Planter un arbre dans son jardin nécessite de respecter des règles précises, encadrées par la loi afin de prévenir les conflits de voisinage. Il est donc crucial de connaître les exigences concernant la distance et la hauteur de ces plantations pour garantir des relations harmonieuses avec vos voisins.
Un arbre ou une haie continue de croître au-delà de la limite de votre propriété, ce qui justifie l'existence de réglementations spécifiques. Ces règles visent à éviter tout empiétement mutuel des espaces verts.
Ce que dit la loi française
Selon l'article 671 du Code civil, les distances de plantation doivent être respectées :
- Pour les plantations situées entre 50 cm et 2 mètres de la limite de la propriété voisine : la hauteur ne doit pas dépasser 2 mètres.
- Pour celles se trouvant à plus de 2 mètres de cette limite : aucune restriction de hauteur n'est imposée.
Réglementations locales et spécificités
En plus des directives générales, chaque localité peut disposer de règles propres. Des arrêtés municipaux, préfectoraux ou des règlements de copropriété peuvent s'appliquer, notamment dans des zones comme Paris. Il est donc conseillé de se renseigner auprès de la mairie pour connaître les spécificités du plan local d'urbanisme.
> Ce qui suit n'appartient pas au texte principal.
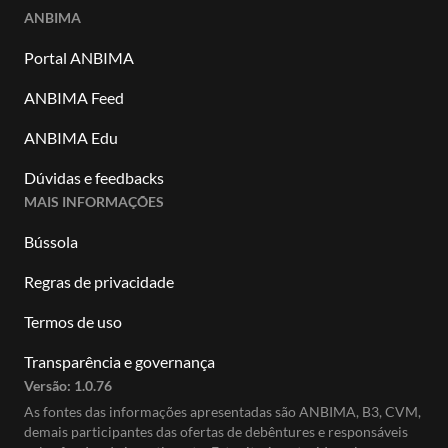
ANBIMA
Portal ANBIMA
ANBIMA Feed
ANBIMA Edu
Dúvidas e feedbacks
MAIS INFORMAÇÕES
Bússola
Regras de privacidade
Termos de uso
Transparência e governança
Versão:
1.0.76
As fontes das informações apresentadas são ANBIMA, B3, CVM,
demais participantes das ofertas de debêntures e responsáveis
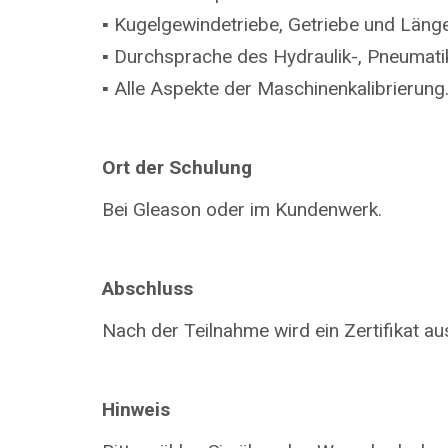
▪ Kugelgewindetriebe, Getriebe und Län
▪ Durchsprache des Hydraulik-, Pneumati
▪ Alle Aspekte der Maschinenkalibrierung
Ort der Schulung
Bei Gleason oder im Kundenwerk.
Abschluss
Nach der Teilnahme wird ein Zertifikat aus
Hinweis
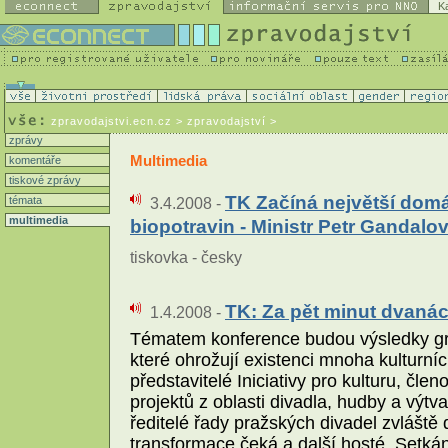
K
zpravodajstvi.ecn.cz
> zpravodajství >
zprávy
Multimedia
komentáře
tiskové zprávy
TK Začíná největší dom
témata
3.4.2008 -
multimedia
biopotravin - Ministr Petr Gandalov
tiskovka - česky
TK: Za pět minut dvanác
1.4.2008 -
Tématem konference budou výsledky gra
které ohrožují existenci mnoha kulturní
představitelé Iniciativy pro kulturu, č
projektů z oblasti divadla, hudby a výt
ředitelé řady pražských divadel zvláště 
transformace čeká a další hosté. Setká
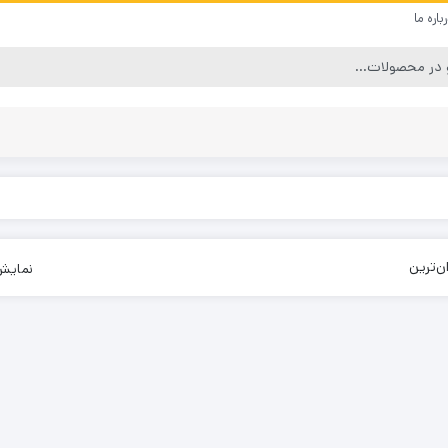
باره ما
نظافت و نگهداری خودرو
انواع پخش خودرو
منبع اگزوز اسپرت
بلندگو و آمپلی فایر
ن‌ترین
نمایش
بال عقب (اسپویلر) خودرو
مانیتور های فابریک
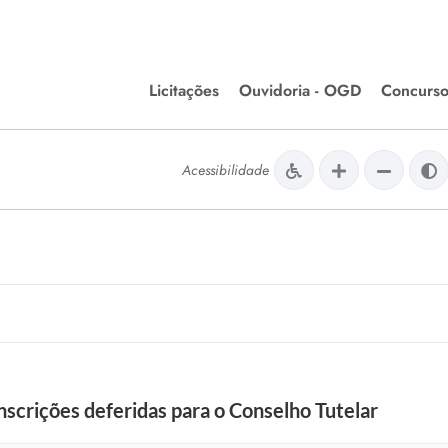
Licitações
Ouvidoria - OGD
Concurso
Editais de Licitações
lera Divinópolis
Acessibilidade
Meio Ambiente
Chamamentos Públicos
issão de Farmácia e
Agronegócios
apêutica - Semusa
LM Incentivo a Cultura
LEGISLAÇÃO
Matérias Legislativas
A/LOA/LDO
Normas Jurídicas
orte
 inscrições deferidas para o Conselho Tutelar
Diário Oficial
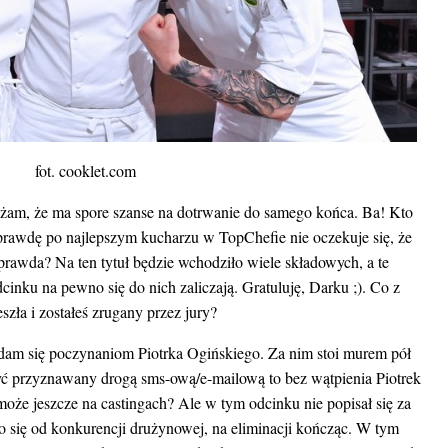
fot. cooklet.com
am, że ma spore szanse na dotrwanie do samego końca. Ba! Kto
prawdę po najlepszym kucharzu w TopChefie nie oczekuje się, że
 prawda? Na ten tytuł będzie wchodziło wiele składowych, a te
cinku na pewno się do nich zaliczają. Gratuluję, Darku ;). Co z
szła i zostałeś zrugany przez jury?
ądam się poczynaniom Piotrka Ogińskiego. Za nim stoi murem pół
być przyznawany drogą sms-ową/e-mailową to bez wątpienia Piotrek
że jeszcze na castingach? Ale w tym odcinku nie popisał się za
 się od konkurencji drużynowej, na eliminacji kończąc. W tym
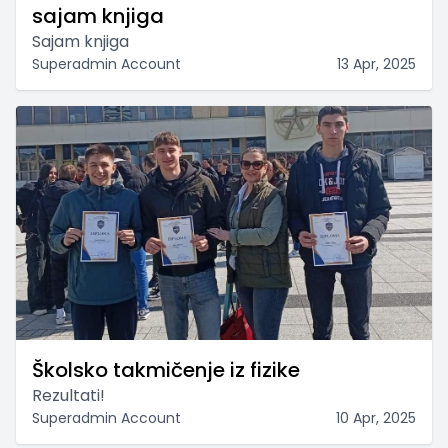
sajam knjiga
Sajam knjiga
Superadmin Account
13 Apr, 2025
Školsko takmičenje iz fizike
Rezultati!
Superadmin Account
10 Apr, 2025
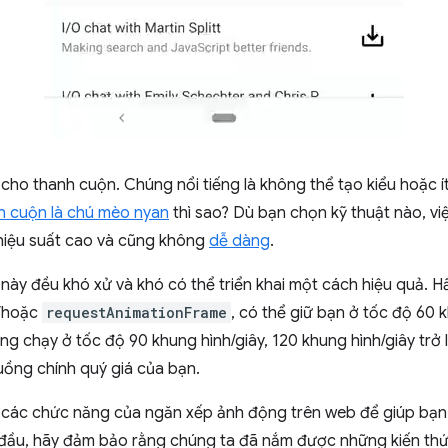
 cho thanh cuộn. Chúng nổi tiếng là không thể tạo kiểu hoặc í
h cuộn là chú mèo nyan
thì sao? Dù bạn chọn kỹ thuật nào, vi
hiệu suất cao và cũng không
dễ dàng
.
 này đều khó xử và khó có thể triển khai một cách hiệu quả. 
à/hoặc
requestAnimationFrame
, có thể giữ bạn ở tốc độ 60 k
ng chạy ở tốc độ 90 khung hình/giây, 120 khung hình/giây trở
uồng chính quý giá của bạn.
 các chức năng của ngăn xếp ảnh động trên web để giúp bạn
t đầu, hãy đảm bảo rằng chúng ta đã nắm được những kiến th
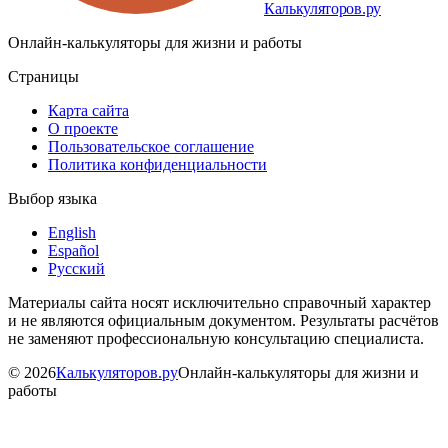
Калькуляторов.ру
Онлайн-калькуляторы для жизни и работы
Страницы
Карта сайта
О проекте
Пользовательское соглашение
Политика конфиденциальности
Выбор языка
English
Español
Русский
Материалы сайта носят исключительно справочный характер
и не являются официальным документом. Результаты расчётов
не заменяют профессиональную консультацию специалиста.
©
2026
Калькуляторов.ру
Онлайн-калькуляторы для жизни и
работы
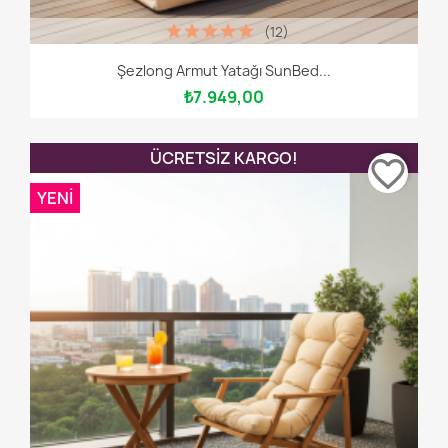
(12)
Şezlong Armut Yatağı SunBed...
₺7.949,00
ÜCRETSIZ KARGO!
favorite_border
YENI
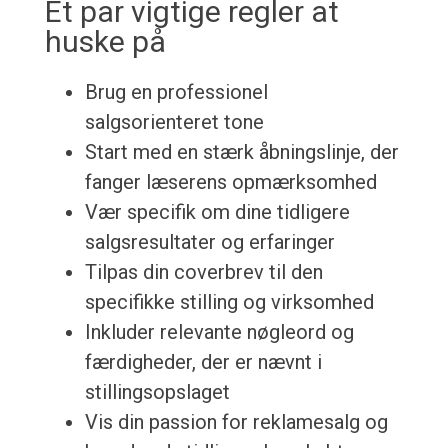
Et par vigtige regler at
huske på
Brug en professionel
salgsorienteret tone
Start med en stærk åbningslinje, der
fanger læserens opmærksomhed
Vær specifik om dine tidligere
salgsresultater og erfaringer
Tilpas din coverbrev til den
specifikke stilling og virksomhed
Inkluder relevante nøgleord og
færdigheder, der er nævnt i
stillingsopslaget
Vis din passion for reklamesalg og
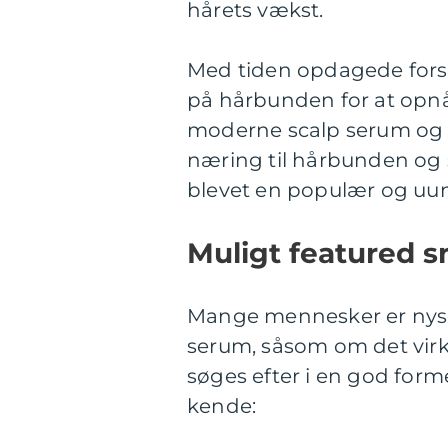
hårets vækst.
Med tiden opdagede forsk
på hårbunden for at opnå 
moderne scalp serum og a
næring til hårbunden og 
blevet en populær og uu
Muligt featured s
Mange mennesker er nysg
serum, såsom om det virkel
søges efter i en god forme
kende:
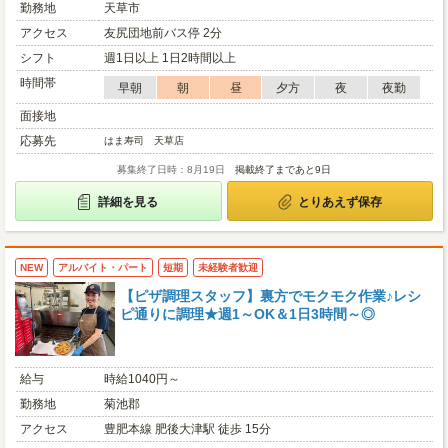
勤務地
天草市
アクセス
友尻団地前バス停 2分
シフト
週1日以上 1日2時間以上
時間帯
早朝
朝
昼
夕方
夜
夜勤
面接地
応募先
はま寿司 天草店
募集終了日時：8月19日
掲載終了まであと9日
詳細を見る
とりあえず保存
NEW
アルバイト・パート
短期
未経験者歓迎
【ピザ調理スタッフ】裏方でモクモク作業♪レシ
ピ通りに調理★週1～OK＆1日3時間～◎
給与
時給1040円～
勤務地
菊池郡
アクセス
豊肥本線 肥後大津駅 徒歩 15分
Une méthode de calcul précise
Avant de procéder à des démarches, il est essentiel de déterminer les limites de votre terrain. Si celles-ci ne sont pas claires, un bornage peut être effectué à partir des documents cadastraux, que ce soit par vos soins ou par un professionnel.
La distance légale doit être mesurée à partir de l'axe médian du tronc et non de l'écorce. Selon un arrêt de la Cour de cassation du 1er avril 2009, la hauteur d'un arbre se mesure du sol jusqu'à la cime de la plante, sans tenir compte du dénivelé.
En cas de litige, il est possible de demander à votre voisin de retirer ou d'élaguer l'arbre, ce qui pourrait entraîner des frais. Si le conflit se poursuit et nécessite une intervention judiciaire, des dommages et intérêts peuvent être demandés. Toutefois, la médiation doit être privilégiée, une démarche désormais obligatoire depuis le 1er janvier 2020 avant toute action en justice.
En cas d'échec de la négociation, il peut être utile de consulter un avocat, surtout si vous avez une protection juridique en habitation, afin d'explorer les options de médiation.